Proposer davantage de bois techniques pour répondre à une demande grandissante en produits collés, séchés ou aboutés, tel est l’objectif des professionnels de la filière qui s’équipent en conséquence et élargissent leurs gammes pour faire valoir le savoir-faire français en matière de bois d’ingénierie.

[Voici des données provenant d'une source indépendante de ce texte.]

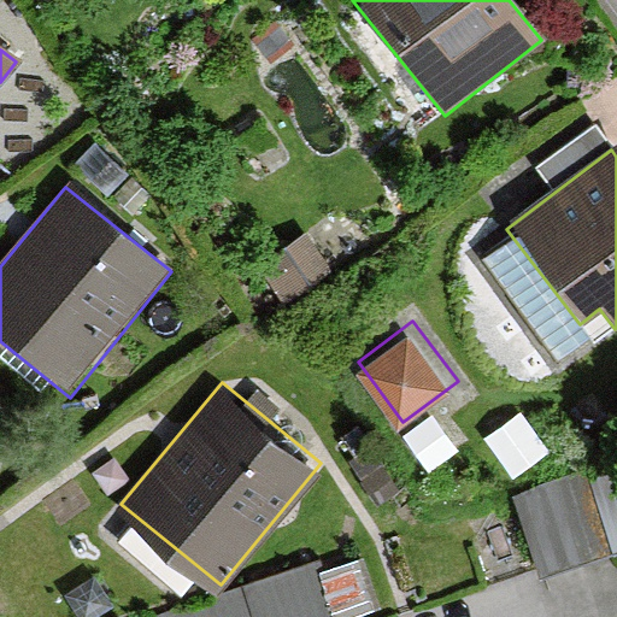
[(616,459),(516,494),(542,570),(616,545),(616,459)]
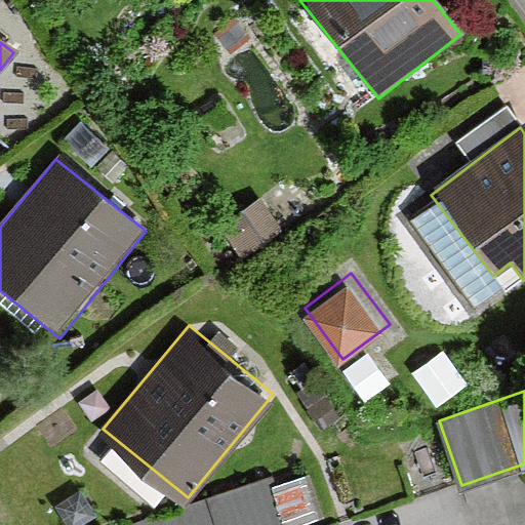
[(285,524),(269,476),(125,524),(285,524)]
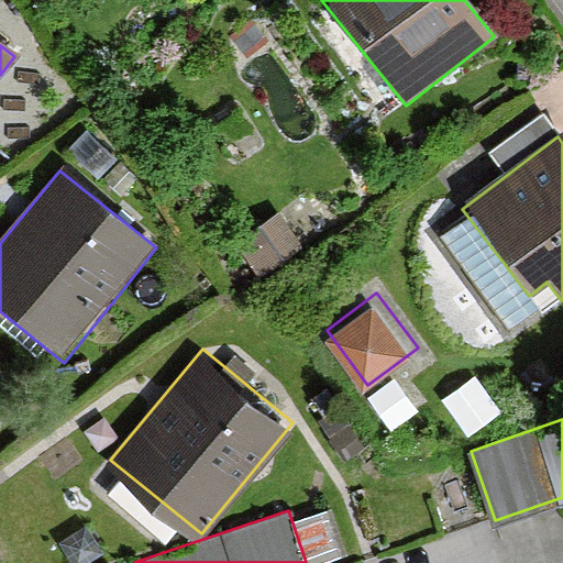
All buildings are outlined.
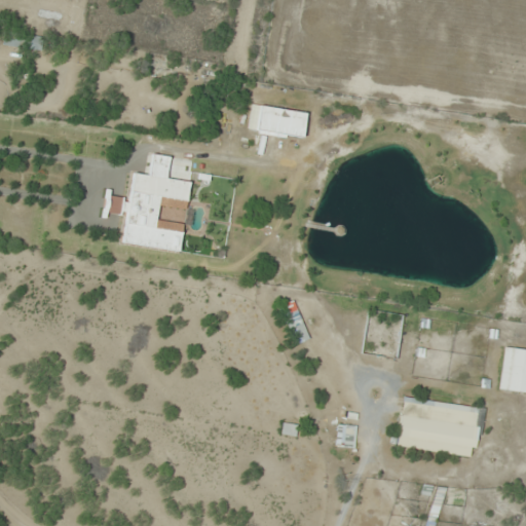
[(39,50),(42,37),(4,30),(2,44),(39,50)]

Lannée 2021 marque, selon Nicolas Douzain-Didier, délégué général de la Fédération Nationale du Bois, « le retour en force des produits bois techniques fabriqués en France ». Dans la consommation globale de CLT (100 000 m3 environ, les feuillus étant minoritaires), 60% sont fabriqués en France.
Pour les lamellés-collés, la part produite en France est de 70% du total consommé (de l’ordre de 360 000 m3 ). Ces marchés, « en forte croissance, vont nécessiter un développement des capacités très importantes », ajoute-t-il.

« Il y a une demande pour des bois français et locaux, lamellés-collés et contrecollés, sur des chantiers spécifiques », analyse Jérôme Monnet, directeur de production de Bois et Sciages de Sougy. La PME a par exemple fourni pour Eiffage les montants d’ossature pour la construction de murs en paille, dans le cadre de la construction d’un lycée à Clermont-Ferrand. Certifiés Bois de France, ces types de bois techniques assurent aussi la fourniture de poteaux poutres, toujours pour Eiffage, sur le chantier du Village des jeux Olympiques de Paris.

Performances acoustique et thermique

Les bois techniques apportent des niveaux de performance acoustique et thermique intéressants. « Nous réalisons des produits plus techniques et transformés pour un certain nombre de clients, en allant plus loin dans la fabrication des carrelets, en mixant et profilant les essences », détaille Édouard Ducerf.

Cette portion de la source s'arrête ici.